§ Extract:
Monday, April 8, 2013

BusinessWeek: Inside Apple's Plans for Its Futuristic, $5 Billion Headquarters


Inside Apple's Plans for Its Futuristic, $5 Billion Headquarters


By

At what turned out to be his last public appearance, Steve Jobs stood before the Cupertino City Council on June 7, 2011, to present plans for a new corporate campus for Apple (AAPL). Scarecrow thin but forceful as ever, Jobs displayed several renderings of a headquarters intended to accommodate more than 12,000 employees in a single, circular building. “It’s a little like a spaceship,” he said of the massive, four-story ring, which, at 2.8 million square feet, would be two-thirds the size of the Pentagon and set among 176 acres of trees where today there are mostly asphalt parking lots. “We have a shot,” he said, “at building the best office building in the world. I really do think that architecture students will come here to see it.”


Jobs presenting plans for Apple’s new campus

Jobs presenting plans for Apple’s new campus

Jobs died four months later, before the final plans could be submitted to Cupertino city planners, but he had made it clear that this corporate Shangri-La would be expensive. Apple would add 6,000 trees and hide nearly all the roads and parking spaces underground. There would be plenty of cafeterias, including one that could handle lunch for 3,000 employees. Jobs highlighted the main building’s curved exterior walls. The plans call for unprecedented 40-foot, floor-to-ceiling panes of concave glass from Germany. Before the Cupertino council, Jobs noted, “there isn’t a straight piece of glass on the whole building … and as you know if you build things, this isn’t the cheapest way to build them.”

He had that right. Since 2011, the budget for Apple’s Campus 2 has ballooned from less than $3 billion to nearly $5 billion, according to five people close to the project who were not authorized to speak on the record. If their consensus estimate is accurate, Apple’s expansion would eclipse the $3.9 billion being spent on the new World Trade Center complex in New York, and the new office space would run more than $1,500 per square foot—three times the cost of many top-of-the-line downtown corporate towers.
 
Before his death, Jobs had hoped to break ground in 2012 and to move in by the end of 2015. Apple will start tearing down the 26 buildings on the site in June, according to another person familiar with the plan. At the company’s annual meeting on Feb. 27, Chief Executive Officer Tim Cook said the move-in date has been pushed back to 2016. Apple declined to comment for this article.
 
One reason for the new timetable, say three people who have spoken to Apple personnel about the project, is that the company has been working with lead architect Foster + Partners to cut $1 billion from the budget before proceeding. Jobs and Apple first hired Norman Foster’s firm, renowned for the rebuilt Reichstag in Berlin and Hearst Tower in New York, in 2010. Apple has named a general contractor—a joint venture of DPR Construction, in Redwood City, Calif., and prefabrication specialists Skanska USA Building in New York—but has not finalized agreements with the scores of subcontractors needed to complete the job. Some contractors will be submitting bids by May. There’s so much dirt to be removed, excavating the site will take six months and require a continuous, 24-hour convoy of trucks, says a former Apple manager who heard a presentation from Foster’s firm.

§ Information shown:
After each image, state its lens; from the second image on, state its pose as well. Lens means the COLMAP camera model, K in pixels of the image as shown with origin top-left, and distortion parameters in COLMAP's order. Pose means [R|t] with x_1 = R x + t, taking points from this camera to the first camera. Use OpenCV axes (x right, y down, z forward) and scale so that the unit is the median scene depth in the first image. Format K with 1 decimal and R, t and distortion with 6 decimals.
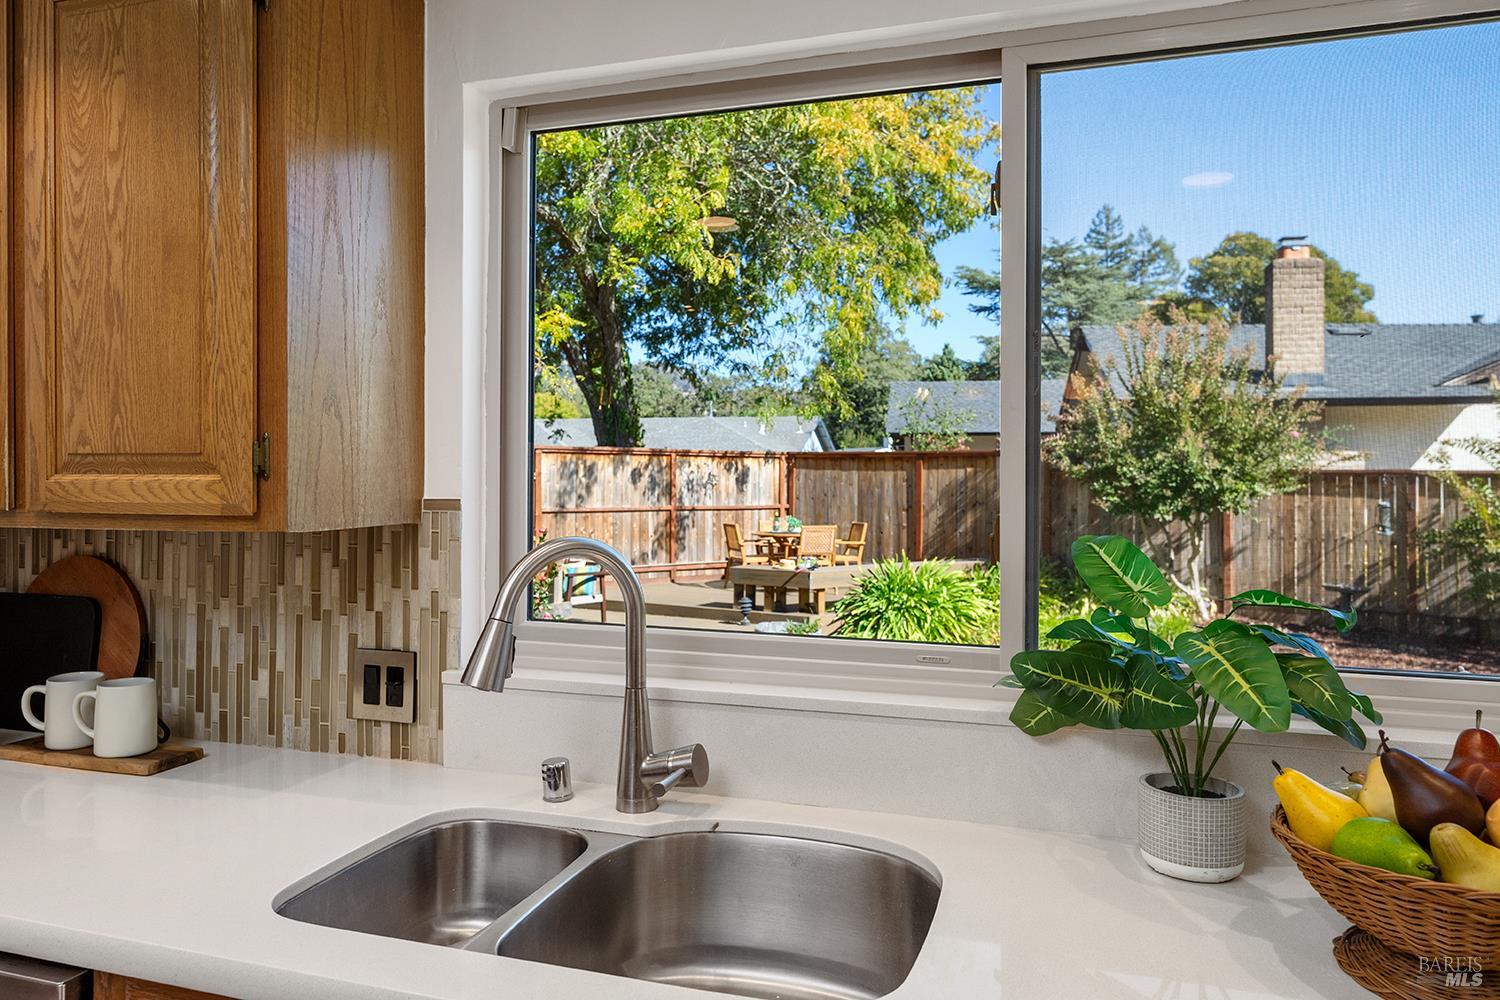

§ Problems and tasks:
[1] Please reproduce the Apple campus article, starting with "Before his death, Jobs" and going on through "for this article.".
[2] In the Apple campus article, how many trees would Apple add to the site?
The material has no role in this work.

§ Exercise responses:
[1]
Before his death, Jobs had hoped to break ground in 2012 and to move in by the end of 2015. Apple will start tearing down the 26 buildings on the site in June, according to another person familiar with the plan. At the company’s annual meeting on Feb. 27, Chief Executive Officer Tim Cook said the move-in date has been pushed back to 2016. Apple declined to comment for this article.

[2] 6,000 trees.